#### Estratto del testo:
Come spesso accade, una richiesta più che legittima, ovvero quella di adeguarsi agli standard di sicurezza richiesti per qualunque tipo di manifestazione pubblica, viene riversata direttamente sui principali interessati, senza un processo di crescita e di cultura che potrebbe e dovrebbe essere supportato dalle istituzioni, in maniera tale da garantire la transizione verso un futuro più organizzato, senza dimenticare e perdere la ricchezza del passato. I cambiamenti repentini sono spesso dovuti alla negligenza che ha trascurato questo come altri settori, salvo poi in situazioni di emergenza chiudere i rubinetti e impedire di fatto la crescita del senso civico e lo sviluppo tecnologico e previdenziale, che sarebbe invece necessario per il bene della comunità.

#### Cosa fare:
Scrivi il seguito del brano sulla sicurezza nelle manifestazioni pubbliche, ripartendo subito dopo l'ultima frase.

#### Materiale mostrato:
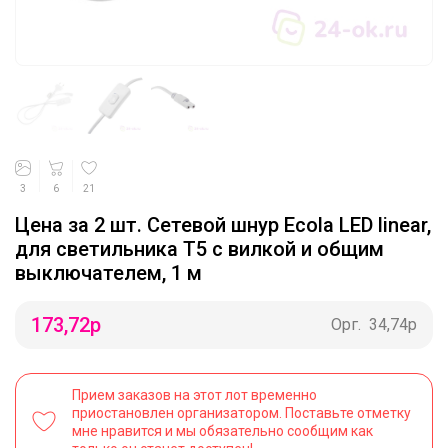
3
6
21
Цена за 2 шт. Сетевой шнур Ecola LED linear,
для светильника T5 с вилкой и общим
выключателем, 1 м
173,72
р
Орг.
34,74р
Прием заказов на этот лот временно
приостановлен организатором. Поставьте отметку
мне нравится и мы обязательно сообщим как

#### Soluzione:
Ora, le poche manifestazioni che sono riuscite ad adeguarsi ai nuovi standard si ritrovano a dover fare i conti con il problema del coronavirus: l’estate è alle porte, ma non c’è alcuna speranza che la stagione delle sagre paesane possa essere festosa come gli anni passati. Gli assembramenti e il pericolo di contagi vanno a sommarsi ai problemi burocratici e lasciano col fiato sospeso organizzatori e Pro Loco di tutta Italia.

Il coronavirus è stata la goccia che ha fatto traboccare il vaso in questo settore mai abbastanza considerato, ma di vitale importanza per l’identità dei territori e la salvaguardia di prodotti tipici di alta qualità. Le sagre molto spesso vengono ingiustamente tacciate come manifestazioni “popolane”, senza spessore culturale, ma in un paese come l’Italia sono di fondamentale importanza per far conoscere le eccellenze enogastronomiche e tornare anche ad uno spirito di comunità basato su volontariato e aiuto reciproco. Chissà se dopo le lungaggini burocratiche sarà proprio il coronavirus a stroncare definitivamente questo settore già in difficoltà, proprio come quello degli eventi musicali e dello spettacolo, oppure se proprio da un momento di difficoltà ci sarà la voglia di affrontare il cambiamento necessario agendo sulla riduzione della burocrazia e fornendo gli strumenti necessari per crescere e mettersi a norma.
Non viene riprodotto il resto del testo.